## Görev ayrıntıları
Aşağıdaki ayet mealleri metninin devamını, son ayetten sonrasını getirecek biçimde yazın.

## Alıştırma metni
◇ ◇ ◇ ◇

MEHMET_1960
Kayıtlı Kullanıcı
- Katılım
- 23 Tem 2006
- Mesajlar
- 273
- Tepki puanı
- 0
- Puanları
- 0
- Yaş
- 64
- Konum
- GaziAntep
- Web Sitesi
- www.ravza-imutahhara.com
RE: kuran ışığında heregün bir ayeti meali
101-Önünüzde Allah'ın ayetleri okunurken ve aranızda O'nun elçisi var iken sizler nasıl olur da inkara dönersiniz? Oysa her kim Allah'a sıkıca tutunursa, o, kesinlikle bir doğru yola çıkarılmıştır.
102-Ey iman edenler, Allah'tan nasıl korkmak gerekiyorsa öyle korkup gerektiği gibi sakının ve kesinlikle müslüman olarak can verin!

◇ ◇ ◇ ◇

Kaynak veriler
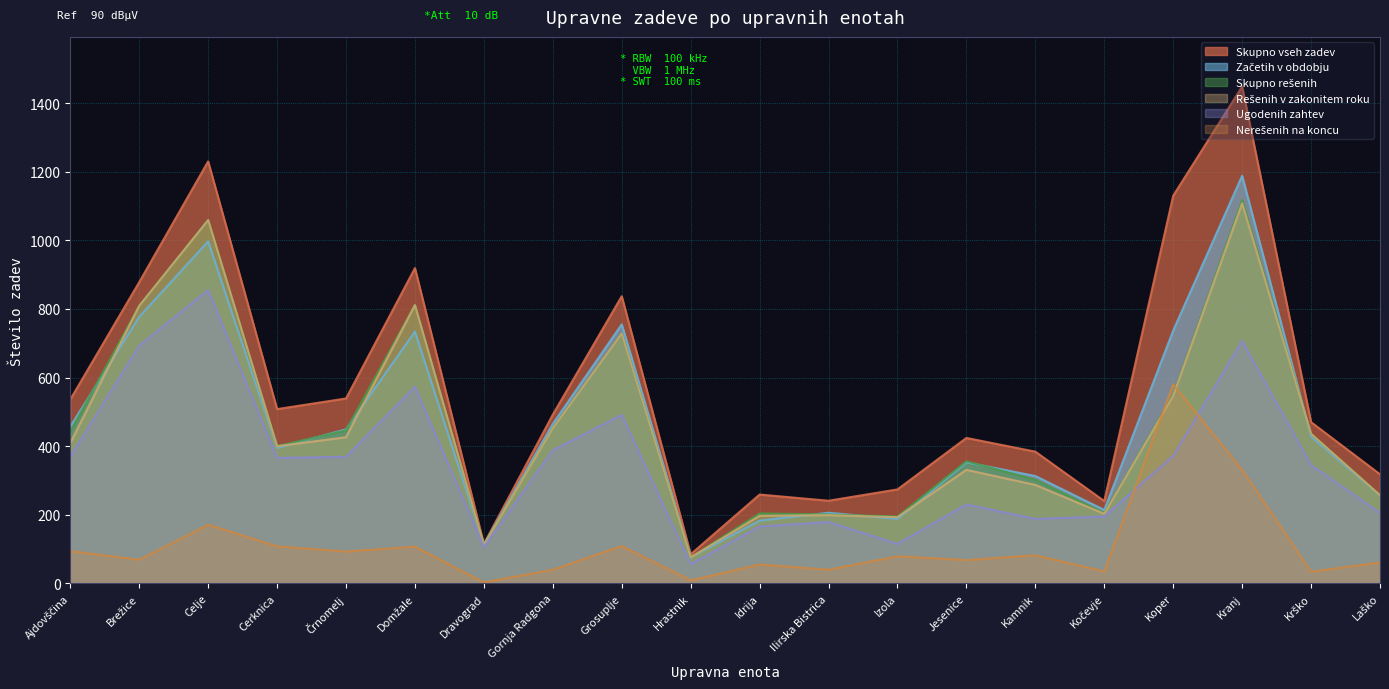

Reading left to right, what are all the values shown in this chart?

Skupno rešenih: Ajdovščina=442	Brežice=809	Celje=1059	Cerknica=400	Črnomelj=446	Domžale=812	Dravograd=112	Gornja Radgona=452	Grosuplje=728	Hrastnik=76	Idrija=204	Ilirska Bistrica=201	Izola=195	Jesenice=356	Kamnik=302	Kočevje=205	Koper=550	Kranj=1117	Krško=436	Laško=257
Skupno vseh zadev: Ajdovščina=536	Brežice=878	Celje=1230	Cerknica=508	Črnomelj=539	Domžale=919	Dravograd=115	Gornja Radgona=492	Grosuplje=837	Hrastnik=85	Idrija=259	Ilirska Bistrica=241	Izola=274	Jesenice=424	Kamnik=384	Kočevje=240	Koper=1130	Kranj=1448	Krško=470	Laško=318
Rešenih v zakonitem roku: Ajdovščina=409	Brežice=809	Celje=1059	Cerknica=400	Črnomelj=426	Domžale=811	Dravograd=112	Gornja Radgona=452	Grosuplje=728	Hrastnik=76	Idrija=197	Ilirska Bistrica=199	Izola=193	Jesenice=331	Kamnik=287	Kočevje=203	Koper=547	Kranj=1108	Krško=436	Laško=257
Začetih v obdobju: Ajdovščina=457	Brežice=777	Celje=997	Cerknica=395	Črnomelj=449	Domžale=734	Dravograd=113	Gornja Radgona=465	Grosuplje=755	Hrastnik=76	Idrija=183	Ilirska Bistrica=206	Izola=188	Jesenice=353	Kamnik=313	Kočevje=214	Koper=737	Kranj=1188	Krško=428	Laško=256
Ugodenih zahtev: Ajdovščina=369	Brežice=693	Celje=855	Cerknica=366	Črnomelj=369	Domžale=573	Dravograd=106	Gornja Radgona=388	Grosuplje=491	Hrastnik=56	Idrija=166	Ilirska Bistrica=179	Izola=115	Jesenice=230	Kamnik=188	Kočevje=195	Koper=372	Kranj=707	Krško=345	Laško=205
Nerešenih na koncu: Ajdovščina=94	Brežice=69	Celje=171	Cerknica=108	Črnomelj=93	Domžale=107	Dravograd=3	Gornja Radgona=40	Grosuplje=109	Hrastnik=9	Idrija=55	Ilirska Bistrica=40	Izola=79	Jesenice=68	Kamnik=82	Kočevje=35	Koper=580	Kranj=331	Krško=34	Laško=61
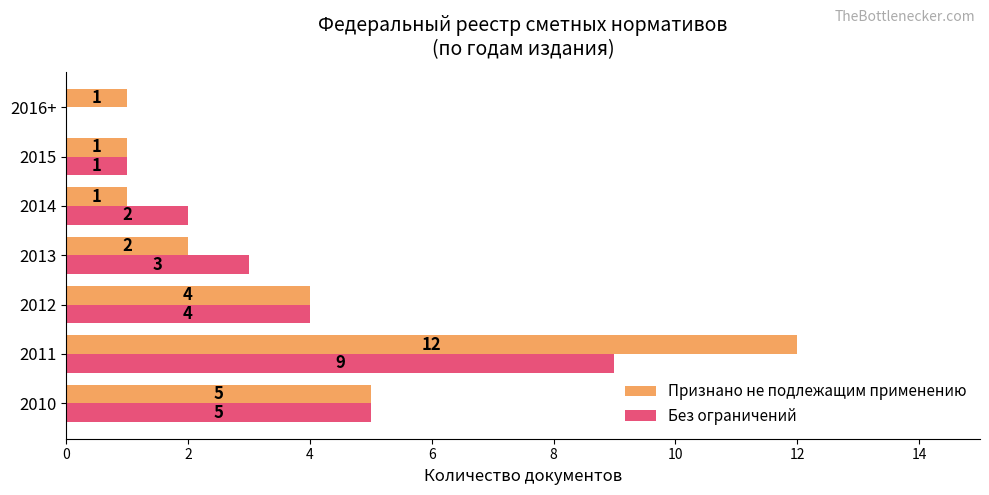

True or false: Без ограничений has a value of 2 at 2015.

False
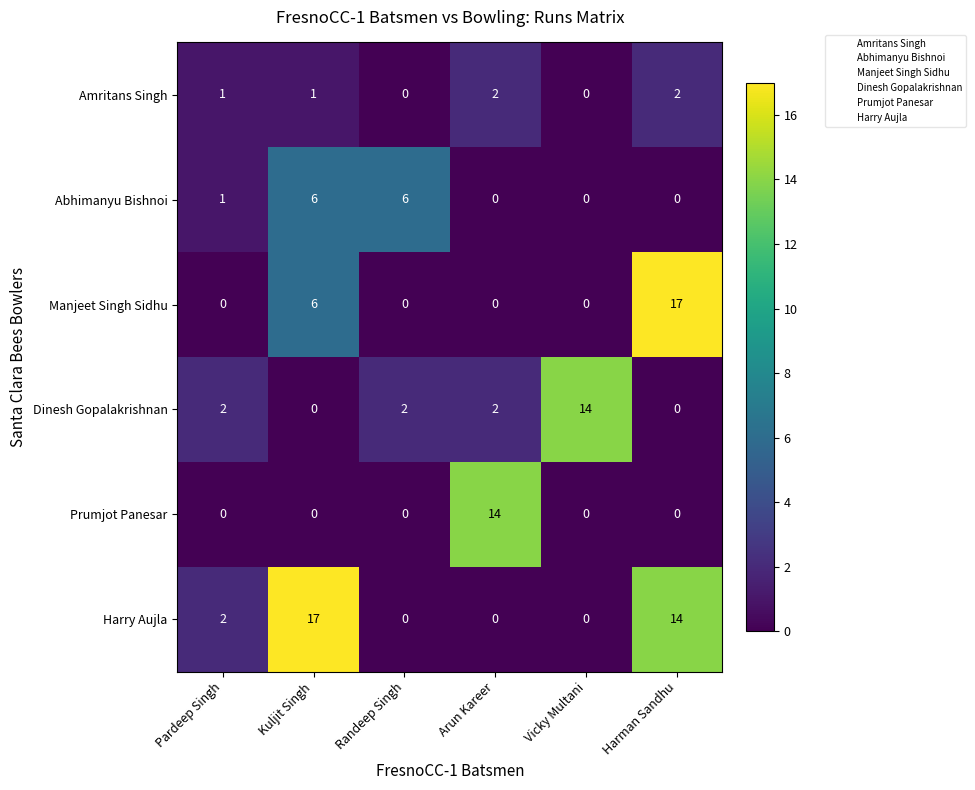

What is the difference between the maximum and minimum values in the Harry Aujla series?

17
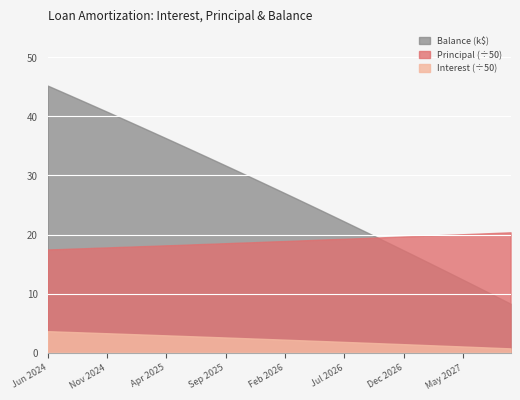

What is the difference between the Principal values at Jan 2026 and Nov 2026?

38.0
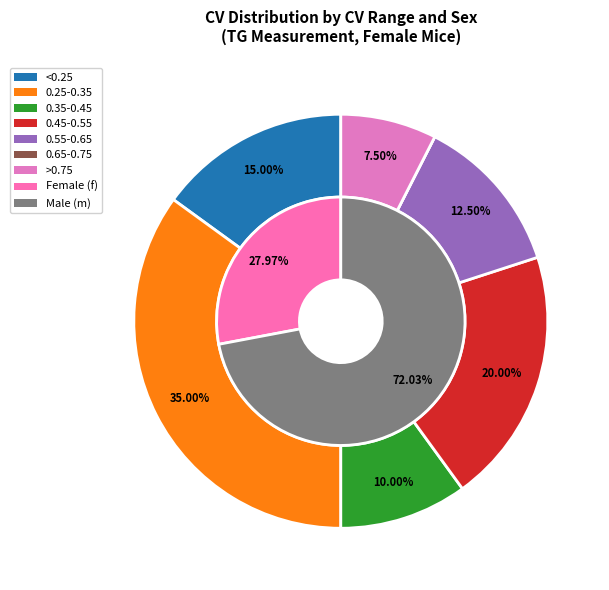

True or false: SEA/GnJ accounts for 1% of the total.

False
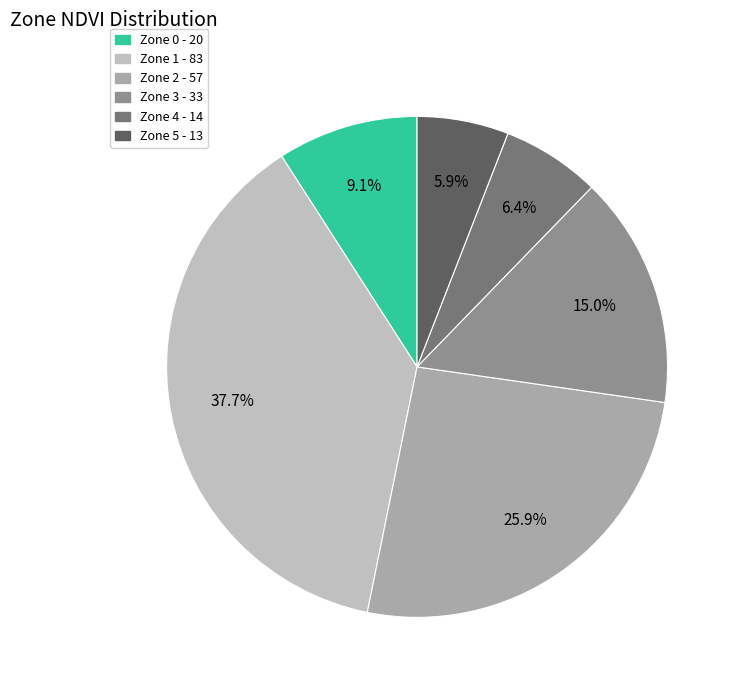

Count the number of slices in the pie.

6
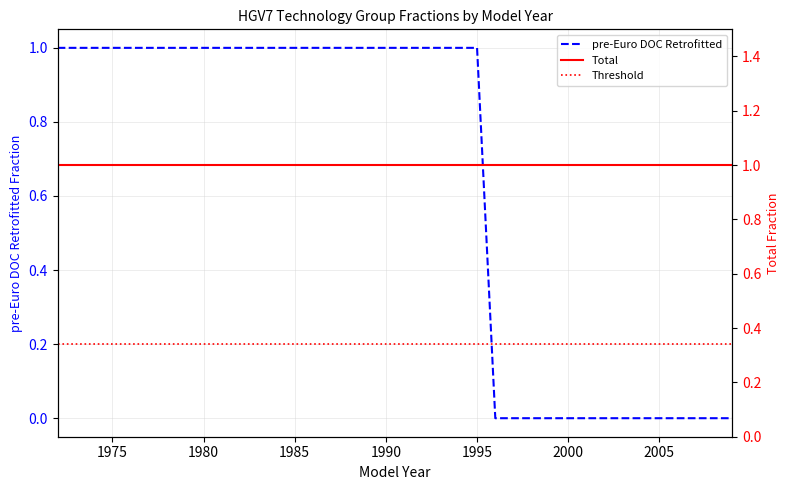

At which category does the chart reach its minimum across all series?

1996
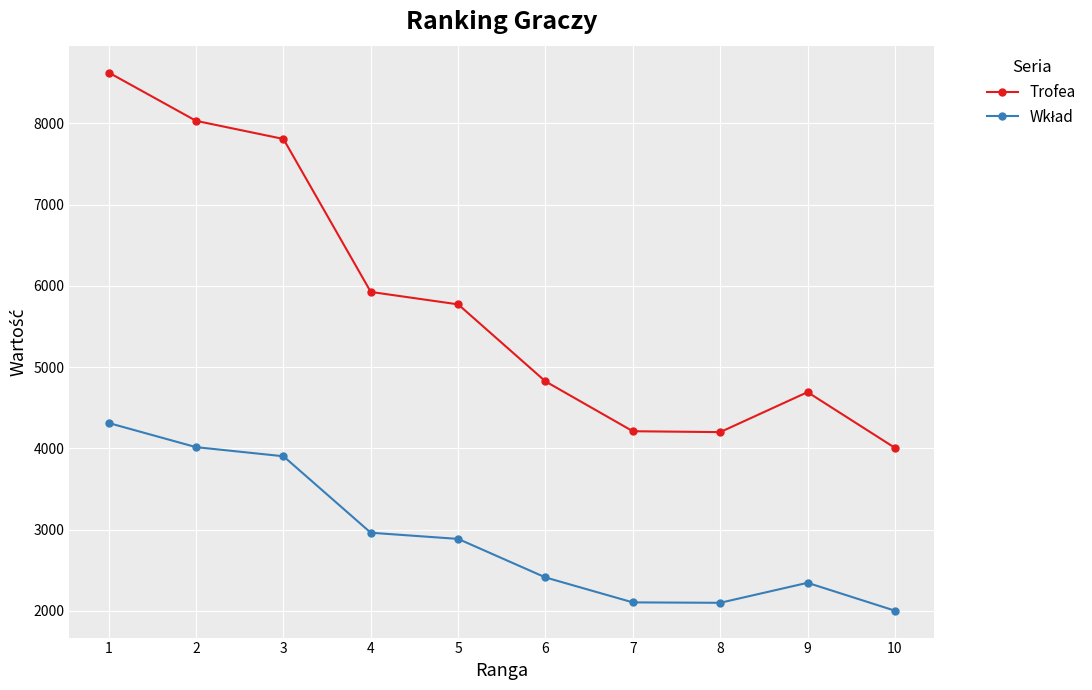

Does the chart display data point markers on the line(s)?

Yes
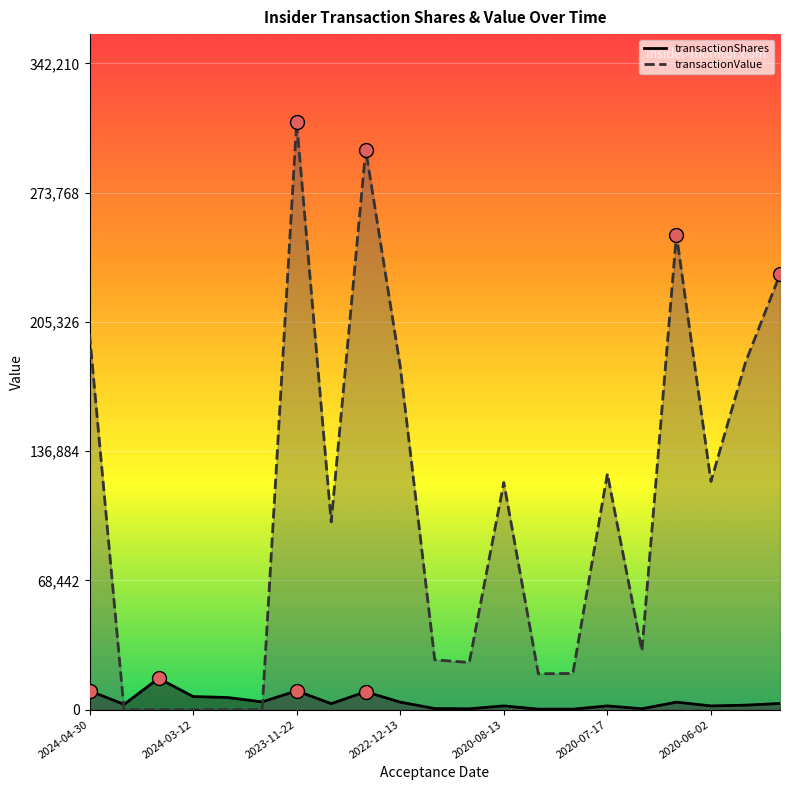

What is the difference between the highest and lowest values at 2020-08-13?

118313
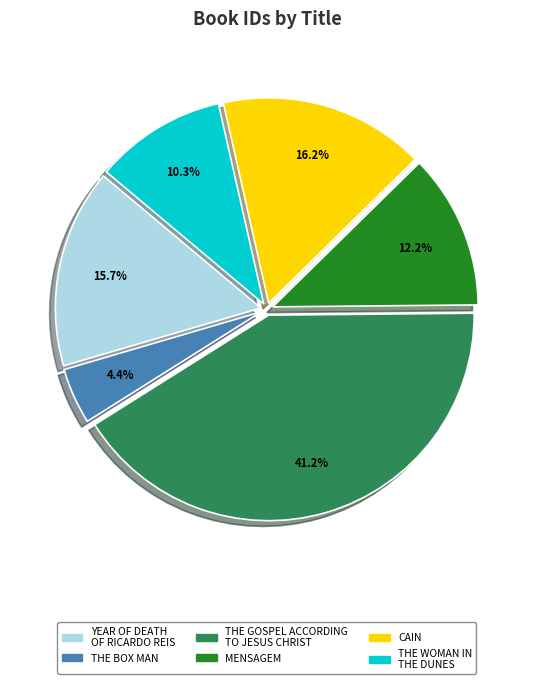

Does any single category account for the majority?

No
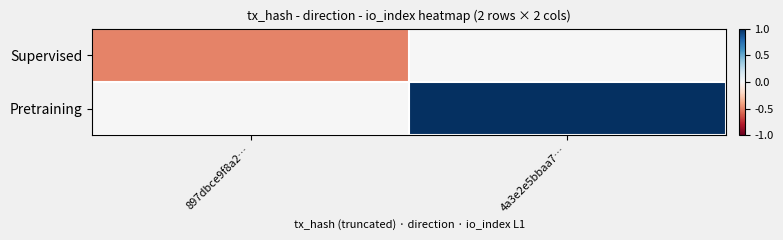

Rank the series at 897dbce9f8a2… from lowest to highest value.

Supervised, Pretraining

◇ ◇ ◇ ◇

## Alıştırma sonucu
103-Hep birlikte Allah'ın ipine sımsıkı tutunun, ayrılığa düşmeyin ve Allah'ın üzerinizdeki nimetini düşünün. Sizler birbirinizin düşmanları iken O, sizin kalplerinizde bir uzlaştırma meydana getirdi ve O'nun nimeti sayesinde uyanıp kardeş oldunuz. Bir de siz, bir ateş çukurunun tam kenarında bulunuyordunuz ve O, sizi tutup ondan kurtardı. Şimdi Allah'a doğru gidebilmeniz için size ayetlerini böyle açıklıyor.
104-Bir de sizlerden, iyiliğe çağıran, doğruyu emreden, kötülükten alıkoyan önde gider bir topluluk bulunsun! İşte arzularına erecek olanlar, onlardır.
105-Sakın kendilerine açık deliller geldikten sonra ayrılık çıkarıp anlaşmazlığa düşenler gibi olmayın! Onlara büyük bir azap vardır.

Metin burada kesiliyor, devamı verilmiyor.